Aware of that history, I still dare to say that there is something deeply true about the connection between blood and blessing, between God-encounter and wounding. It is true but not adequate to say God is love. Both Scripture and lived experience reveal that the spiritual life is not sunshine, lollipops and rainbows. We risk our God image turning into something like the movie Dogma’s “Buddy Christ” if our spirituality is not capacious enough for the mysterium tremendum et fascinans, before which Job kept awe-filled, humble silence (Job 40:5) in the face of God’s powerful self-revelation.
The challenge is to find God through and in – not in spite of – life’s inevitable wounds. Like Jacob who became Israel through his long night of wrestling with God’s angel, we become authentically adult Christians through our wrestling with the unique circumstances of our own lives. While others can offer accompaniment, solidarity, and encouragement, the wrestling – and the blessing which is born of it - is uniquely our own. We stay in the long, uncomfortable Good Friday and Holy Saturday instead of trying to rush ahead to Resurrection Sunday, trusting transformation comes according to God’s time and not our own. With the psalmist, we pray for God’s tender mercies (Psalm 25:6), knowing that not all mercies are tender.
Celebrating the gift of 35 of my own life – and the lives of friends with whom I’ve reunited over the summer – I give thanks for all the blessings, even those that came in and through wounds. In offering me, “Que Dieu te blesse” instead of “Que Dieu te bénisse,” Catherine didn’t realize that her simple French mistake was in fact a prophetic statement about how wounds and blessings are intertwined, how God is found in and through the struggle. Her simple French mistake spoke to the roads that we have walked as Christian women through our 20s and 30s.
Job declared, “The LORD gives, and the LORD takes away. Blessed be the LORD!” More recently, in Giovanni’s Room, the African-American writer James Baldwin echoed Job’s sentiment this way: “People can’t, unhappily, invent their mooring posts, their lovers and their friends, any more than they can invent their parents.

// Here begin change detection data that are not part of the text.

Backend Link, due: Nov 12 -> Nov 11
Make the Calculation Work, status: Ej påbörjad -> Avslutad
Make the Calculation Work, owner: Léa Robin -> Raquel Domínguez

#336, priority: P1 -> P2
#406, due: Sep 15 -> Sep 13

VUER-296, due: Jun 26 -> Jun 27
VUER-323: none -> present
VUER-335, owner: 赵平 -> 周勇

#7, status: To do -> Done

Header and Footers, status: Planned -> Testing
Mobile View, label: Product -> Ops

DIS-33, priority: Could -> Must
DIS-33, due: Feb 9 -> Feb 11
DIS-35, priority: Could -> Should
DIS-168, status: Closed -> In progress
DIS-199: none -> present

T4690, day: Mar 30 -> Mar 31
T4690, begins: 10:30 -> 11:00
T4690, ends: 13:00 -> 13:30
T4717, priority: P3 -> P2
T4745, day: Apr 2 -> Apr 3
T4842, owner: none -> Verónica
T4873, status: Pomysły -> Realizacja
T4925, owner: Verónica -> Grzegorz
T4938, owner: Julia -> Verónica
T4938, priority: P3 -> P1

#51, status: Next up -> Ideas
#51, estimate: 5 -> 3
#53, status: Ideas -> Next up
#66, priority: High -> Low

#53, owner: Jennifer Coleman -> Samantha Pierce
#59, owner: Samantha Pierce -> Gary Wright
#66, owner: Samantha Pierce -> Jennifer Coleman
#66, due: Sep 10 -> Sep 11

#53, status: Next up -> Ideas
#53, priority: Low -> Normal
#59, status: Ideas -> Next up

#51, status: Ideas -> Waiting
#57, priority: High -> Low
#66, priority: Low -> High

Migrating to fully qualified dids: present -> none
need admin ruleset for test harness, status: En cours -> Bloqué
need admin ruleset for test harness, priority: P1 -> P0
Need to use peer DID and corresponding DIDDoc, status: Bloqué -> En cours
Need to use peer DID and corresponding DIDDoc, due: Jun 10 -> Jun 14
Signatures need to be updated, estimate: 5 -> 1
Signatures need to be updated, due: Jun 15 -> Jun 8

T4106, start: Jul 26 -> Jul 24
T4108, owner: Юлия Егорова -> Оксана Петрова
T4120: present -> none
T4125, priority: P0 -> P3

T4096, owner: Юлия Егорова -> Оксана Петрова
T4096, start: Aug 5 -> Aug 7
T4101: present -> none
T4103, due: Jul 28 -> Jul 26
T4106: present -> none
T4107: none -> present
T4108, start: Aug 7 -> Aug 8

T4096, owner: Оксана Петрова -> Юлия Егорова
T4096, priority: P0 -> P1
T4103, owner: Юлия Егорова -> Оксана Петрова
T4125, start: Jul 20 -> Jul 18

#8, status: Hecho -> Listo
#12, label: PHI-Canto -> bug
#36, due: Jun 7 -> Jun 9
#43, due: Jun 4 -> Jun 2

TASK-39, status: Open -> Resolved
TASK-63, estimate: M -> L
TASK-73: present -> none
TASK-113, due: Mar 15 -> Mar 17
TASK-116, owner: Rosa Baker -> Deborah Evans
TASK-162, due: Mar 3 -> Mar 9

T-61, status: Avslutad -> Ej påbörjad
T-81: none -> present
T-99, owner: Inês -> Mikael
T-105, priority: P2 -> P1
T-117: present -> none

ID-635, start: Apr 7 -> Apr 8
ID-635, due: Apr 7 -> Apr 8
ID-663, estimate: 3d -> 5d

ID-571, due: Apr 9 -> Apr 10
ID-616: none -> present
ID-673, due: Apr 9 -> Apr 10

Life gives these and also takes them away and the great difficulty is to say Yes to life.” Birthdays are a time to celebrate and reaffirm our Yes to life – and to all life’s blessings – even those that come through struggle.
With Jacob/Israel, we bear the scars of our wounds as marks of our intimacy with and transformation by our Creator. With Jacob/Israel, we affirm that struggle with God is an inherent part of being God’s beloved.